Zynga found it could do the same amount of work in its private cloud as it had been doing on Amazon EC2--but with only one-third the number of servers. It's a startling statistic, and how they did it bears explanation.
The comparison is oranges to oranges, when you consider that Zynga runs one virtual machine per physical server, whether the server is running on Amazon's EC2 or in Zynga's zCloud. Unlike Amazon, however, Zynga engineered its zCloud servers so they were optimized for different roles within its gaming software infrastructure--database access, Web server, or game logic execution. Of necessity, Amazon EC2 servers are general purpose machines, designed to run a wide variety of workloads, not do one job supremely well.
As recently as a year ago, Zynga, the producer of such popular online games as Farmville, Mafia Wars, and most recently CastleVille, was heavily dependent on Amazon Web Services for servers to host its players' activity. Eighty percent of player activity still took place on Amazon servers in January 2011. By January 2012, the figures had flipped, with 80% of game activity taking place in-house and 20% on Amazon.

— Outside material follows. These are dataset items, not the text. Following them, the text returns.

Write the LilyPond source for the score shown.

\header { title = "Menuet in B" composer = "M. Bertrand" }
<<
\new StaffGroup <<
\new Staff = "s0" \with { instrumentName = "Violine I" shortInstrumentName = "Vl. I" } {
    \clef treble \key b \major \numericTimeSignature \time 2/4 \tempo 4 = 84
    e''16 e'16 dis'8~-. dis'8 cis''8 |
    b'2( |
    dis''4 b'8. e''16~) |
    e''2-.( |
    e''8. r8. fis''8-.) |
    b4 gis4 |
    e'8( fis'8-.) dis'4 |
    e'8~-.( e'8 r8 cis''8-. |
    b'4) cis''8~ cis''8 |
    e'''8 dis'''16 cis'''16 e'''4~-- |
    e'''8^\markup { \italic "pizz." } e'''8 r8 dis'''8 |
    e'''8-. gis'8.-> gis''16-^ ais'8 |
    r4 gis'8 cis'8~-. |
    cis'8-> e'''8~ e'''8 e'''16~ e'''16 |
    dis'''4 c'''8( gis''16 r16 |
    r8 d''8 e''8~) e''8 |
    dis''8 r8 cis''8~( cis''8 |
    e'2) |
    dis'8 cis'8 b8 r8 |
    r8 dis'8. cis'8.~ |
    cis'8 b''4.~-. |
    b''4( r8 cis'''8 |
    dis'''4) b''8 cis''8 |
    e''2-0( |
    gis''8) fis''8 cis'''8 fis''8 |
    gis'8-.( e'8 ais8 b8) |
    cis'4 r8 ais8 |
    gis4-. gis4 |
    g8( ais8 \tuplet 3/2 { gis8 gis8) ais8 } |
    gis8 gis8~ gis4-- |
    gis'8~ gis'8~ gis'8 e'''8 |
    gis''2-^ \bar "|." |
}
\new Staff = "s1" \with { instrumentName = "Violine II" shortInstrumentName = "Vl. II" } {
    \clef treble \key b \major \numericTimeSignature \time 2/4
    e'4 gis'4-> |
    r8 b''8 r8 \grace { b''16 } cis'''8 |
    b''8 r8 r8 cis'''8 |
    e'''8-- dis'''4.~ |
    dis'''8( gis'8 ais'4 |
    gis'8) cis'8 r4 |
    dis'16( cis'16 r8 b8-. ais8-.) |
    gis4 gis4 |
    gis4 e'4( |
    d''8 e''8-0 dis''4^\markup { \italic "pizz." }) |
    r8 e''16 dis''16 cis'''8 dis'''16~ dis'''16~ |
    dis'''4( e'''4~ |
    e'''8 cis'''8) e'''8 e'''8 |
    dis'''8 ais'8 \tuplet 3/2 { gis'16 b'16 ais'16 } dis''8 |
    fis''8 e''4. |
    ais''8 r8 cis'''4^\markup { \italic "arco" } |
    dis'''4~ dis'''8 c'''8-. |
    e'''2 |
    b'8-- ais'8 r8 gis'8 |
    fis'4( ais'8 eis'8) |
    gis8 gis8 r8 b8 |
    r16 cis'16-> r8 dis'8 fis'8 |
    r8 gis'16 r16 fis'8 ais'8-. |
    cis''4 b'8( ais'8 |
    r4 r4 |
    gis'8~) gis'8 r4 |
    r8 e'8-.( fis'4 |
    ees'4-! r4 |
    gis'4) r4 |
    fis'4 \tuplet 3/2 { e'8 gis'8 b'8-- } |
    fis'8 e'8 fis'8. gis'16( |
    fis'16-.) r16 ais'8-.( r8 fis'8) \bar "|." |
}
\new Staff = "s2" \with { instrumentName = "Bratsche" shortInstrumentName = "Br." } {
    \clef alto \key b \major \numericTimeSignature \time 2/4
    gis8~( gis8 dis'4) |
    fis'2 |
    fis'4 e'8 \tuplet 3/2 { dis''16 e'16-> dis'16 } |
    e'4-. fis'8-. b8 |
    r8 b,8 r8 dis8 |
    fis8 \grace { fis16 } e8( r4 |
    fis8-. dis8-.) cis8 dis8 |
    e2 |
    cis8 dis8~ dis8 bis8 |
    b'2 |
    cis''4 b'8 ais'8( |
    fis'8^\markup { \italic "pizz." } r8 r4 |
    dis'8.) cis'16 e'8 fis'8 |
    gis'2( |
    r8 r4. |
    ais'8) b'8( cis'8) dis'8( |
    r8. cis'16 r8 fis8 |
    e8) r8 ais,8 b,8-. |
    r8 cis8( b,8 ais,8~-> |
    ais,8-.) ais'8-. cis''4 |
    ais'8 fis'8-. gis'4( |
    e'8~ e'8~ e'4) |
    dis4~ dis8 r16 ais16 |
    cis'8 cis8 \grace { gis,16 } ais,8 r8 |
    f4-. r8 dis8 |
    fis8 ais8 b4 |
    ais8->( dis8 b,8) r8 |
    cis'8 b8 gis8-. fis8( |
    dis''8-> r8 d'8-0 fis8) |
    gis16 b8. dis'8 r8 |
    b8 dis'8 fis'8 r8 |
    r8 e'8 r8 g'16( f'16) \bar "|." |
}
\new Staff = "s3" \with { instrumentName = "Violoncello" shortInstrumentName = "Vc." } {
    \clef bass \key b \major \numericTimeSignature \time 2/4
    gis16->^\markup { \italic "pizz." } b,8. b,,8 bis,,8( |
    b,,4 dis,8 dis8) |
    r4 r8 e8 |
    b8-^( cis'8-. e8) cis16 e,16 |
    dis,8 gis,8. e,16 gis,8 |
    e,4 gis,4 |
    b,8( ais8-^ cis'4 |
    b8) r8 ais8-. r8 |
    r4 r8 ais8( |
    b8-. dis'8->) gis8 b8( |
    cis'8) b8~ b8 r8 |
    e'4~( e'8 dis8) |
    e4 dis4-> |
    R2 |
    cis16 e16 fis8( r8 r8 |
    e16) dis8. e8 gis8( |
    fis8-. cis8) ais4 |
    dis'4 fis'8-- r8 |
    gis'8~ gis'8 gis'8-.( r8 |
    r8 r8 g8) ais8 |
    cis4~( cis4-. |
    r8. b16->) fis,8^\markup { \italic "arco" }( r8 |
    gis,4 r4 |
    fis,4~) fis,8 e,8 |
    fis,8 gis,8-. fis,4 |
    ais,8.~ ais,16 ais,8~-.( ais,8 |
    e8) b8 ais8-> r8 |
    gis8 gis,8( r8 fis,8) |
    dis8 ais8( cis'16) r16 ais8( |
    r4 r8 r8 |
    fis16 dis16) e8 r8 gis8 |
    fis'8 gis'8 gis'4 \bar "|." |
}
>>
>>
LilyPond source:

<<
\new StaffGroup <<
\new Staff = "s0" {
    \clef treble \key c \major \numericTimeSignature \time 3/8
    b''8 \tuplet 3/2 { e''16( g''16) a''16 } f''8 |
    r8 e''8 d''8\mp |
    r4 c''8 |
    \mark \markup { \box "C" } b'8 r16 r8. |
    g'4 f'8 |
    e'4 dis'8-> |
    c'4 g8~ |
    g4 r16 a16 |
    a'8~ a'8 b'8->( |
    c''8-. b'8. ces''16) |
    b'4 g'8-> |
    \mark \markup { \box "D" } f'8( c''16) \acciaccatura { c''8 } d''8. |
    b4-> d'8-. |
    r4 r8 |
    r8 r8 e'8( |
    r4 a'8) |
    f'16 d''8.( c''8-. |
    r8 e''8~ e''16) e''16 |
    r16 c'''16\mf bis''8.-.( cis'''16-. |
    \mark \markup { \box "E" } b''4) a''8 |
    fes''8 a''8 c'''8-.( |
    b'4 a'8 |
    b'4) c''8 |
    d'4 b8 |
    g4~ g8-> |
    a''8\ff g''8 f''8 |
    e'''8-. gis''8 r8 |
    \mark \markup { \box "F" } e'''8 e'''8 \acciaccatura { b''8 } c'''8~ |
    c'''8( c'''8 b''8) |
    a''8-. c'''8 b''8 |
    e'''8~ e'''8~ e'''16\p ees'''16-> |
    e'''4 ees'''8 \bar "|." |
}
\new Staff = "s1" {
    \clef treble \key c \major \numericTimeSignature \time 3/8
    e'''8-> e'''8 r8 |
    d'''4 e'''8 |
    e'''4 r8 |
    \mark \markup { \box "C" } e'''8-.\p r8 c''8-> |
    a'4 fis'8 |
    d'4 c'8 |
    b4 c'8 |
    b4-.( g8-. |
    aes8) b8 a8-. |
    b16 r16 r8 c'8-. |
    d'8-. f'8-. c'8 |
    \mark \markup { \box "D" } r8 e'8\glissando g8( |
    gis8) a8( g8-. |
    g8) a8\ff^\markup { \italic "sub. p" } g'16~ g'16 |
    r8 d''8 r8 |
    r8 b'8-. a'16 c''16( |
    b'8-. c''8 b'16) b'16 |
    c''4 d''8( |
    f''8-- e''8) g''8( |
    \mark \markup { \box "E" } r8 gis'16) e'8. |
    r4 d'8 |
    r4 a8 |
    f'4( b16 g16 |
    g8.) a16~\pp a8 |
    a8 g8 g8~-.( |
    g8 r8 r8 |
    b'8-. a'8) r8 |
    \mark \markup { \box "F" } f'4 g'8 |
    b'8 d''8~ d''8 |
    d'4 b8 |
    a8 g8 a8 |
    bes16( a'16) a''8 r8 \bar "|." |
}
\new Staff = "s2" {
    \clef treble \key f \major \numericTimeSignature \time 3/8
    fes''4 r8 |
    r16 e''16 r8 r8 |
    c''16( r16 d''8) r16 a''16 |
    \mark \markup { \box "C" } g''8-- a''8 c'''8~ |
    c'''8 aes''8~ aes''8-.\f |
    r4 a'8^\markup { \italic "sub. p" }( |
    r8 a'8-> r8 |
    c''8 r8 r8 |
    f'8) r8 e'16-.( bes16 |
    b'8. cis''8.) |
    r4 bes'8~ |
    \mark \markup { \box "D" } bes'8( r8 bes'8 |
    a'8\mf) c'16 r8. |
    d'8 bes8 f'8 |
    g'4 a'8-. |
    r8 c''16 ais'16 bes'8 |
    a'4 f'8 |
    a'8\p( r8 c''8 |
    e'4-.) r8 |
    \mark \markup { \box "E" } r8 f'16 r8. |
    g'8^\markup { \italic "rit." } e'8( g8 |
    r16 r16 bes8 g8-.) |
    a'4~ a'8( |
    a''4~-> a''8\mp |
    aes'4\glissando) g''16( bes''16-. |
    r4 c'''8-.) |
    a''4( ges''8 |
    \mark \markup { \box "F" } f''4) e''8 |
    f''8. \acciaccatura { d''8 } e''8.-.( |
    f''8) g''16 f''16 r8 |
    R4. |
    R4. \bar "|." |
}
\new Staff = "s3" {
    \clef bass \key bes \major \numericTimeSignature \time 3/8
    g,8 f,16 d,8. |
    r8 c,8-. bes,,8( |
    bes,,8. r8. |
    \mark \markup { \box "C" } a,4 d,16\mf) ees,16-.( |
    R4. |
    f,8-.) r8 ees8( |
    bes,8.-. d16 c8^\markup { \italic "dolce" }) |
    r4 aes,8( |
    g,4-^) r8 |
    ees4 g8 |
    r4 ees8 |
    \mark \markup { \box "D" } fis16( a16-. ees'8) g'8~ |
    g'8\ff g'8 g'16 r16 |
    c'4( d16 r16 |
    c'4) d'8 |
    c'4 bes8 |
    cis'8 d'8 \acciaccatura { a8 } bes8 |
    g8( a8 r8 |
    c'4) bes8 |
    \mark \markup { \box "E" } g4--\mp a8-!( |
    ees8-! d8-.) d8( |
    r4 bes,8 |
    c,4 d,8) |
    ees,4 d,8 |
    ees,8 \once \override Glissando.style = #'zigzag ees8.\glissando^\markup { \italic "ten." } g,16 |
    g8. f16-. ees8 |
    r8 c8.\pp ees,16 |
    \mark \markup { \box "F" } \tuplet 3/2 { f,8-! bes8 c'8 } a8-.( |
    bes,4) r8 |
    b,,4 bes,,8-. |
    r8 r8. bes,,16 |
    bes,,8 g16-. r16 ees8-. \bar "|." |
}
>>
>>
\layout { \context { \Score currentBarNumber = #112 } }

[ Want to learn more about Zynga's "reverse cloud-bursting" approach to cloud computing? See Lessons From Farmville: How Zynga Uses The Cloud. ]
"In mid-2010 we realized we were renting what we could own," recounted Allan Leinwand, Zynga's infrastructure CTO, in his keynote Wednesday at Cloud Connect, a UBM TechWeb event in Santa Clara, Calif. Up until then, Zynga had found it difficult to project what its data center needs would be, given the rapid launch of successive games. The launch of Farmville added 25 million active users to the Zynga roster in five months. Rather than build data centers ahead of demand and having them sit idle until the demand materialized, it shifted more and more of its operations through 2009 and 2010 onto Amazon.
Zynga architects conceived of zCloud as an Amazon-like infrastructure in Zynga-owned or -leased data centers, governed by one management interface. It took just six months from conception to execution to get zCloud up and running, Leinwand told a nearly full auditorium at the Santa Clara Convention Center.
Zynga's Nov. 14 launch of CastleVille was the first game in several years that was launched inside Zynga; launching games had become primarily an Amazon-hosted event. CastleVille, where you adopt a role in building a castle fantasyland, proved to be another success. "CastleVille was launched solely in the zCloud, and it reached five million users in six days," recalled Leinwand in an interview before his address.
Leinwand was one of several CTOs tapped by Facebook to serve on its Open Compute Project to establish specifications for energy-efficient servers. He said zCloud servers follow the recommendations of the project, which included server cooling innovations, without precisely matching its design. Zynga doesn't build its own servers the way Facebook and Google do. It buys them through OEMs, who produce the exact types of servers it wants.
With only one VM per virtual machine, Zynga can adapt CPU, memory, and I/O to the type of task the server will undertake, then combine the various optimized sets of servers in its zCloud. Zynga is unusual in being able to do this because its games have many elements in common and in some instances, different games are using the same underlying application logic, even though their features vary. In one sense, it's an enterprise with one application, and its data center has been geared to run that application.
Leinwand said Zynga had carefully studied its existing operations and measured server performance to find where constraints lay before undertaking zCloud. "Our efficiencies weren't quite there as we started doing these game rollouts," he admitted. His team developed tools to measure what was going on in different elements of the game stack--its PHP execution, its memory mappings, CPU usage by game function, storage I/O rates, delivery of network packets per second. What they found was eye opening.
"We thought the main flow of traffic through the data center was from east to west; it turned out to be from north to south. We found lots of areas where we could improve," Leinwand told the crowd.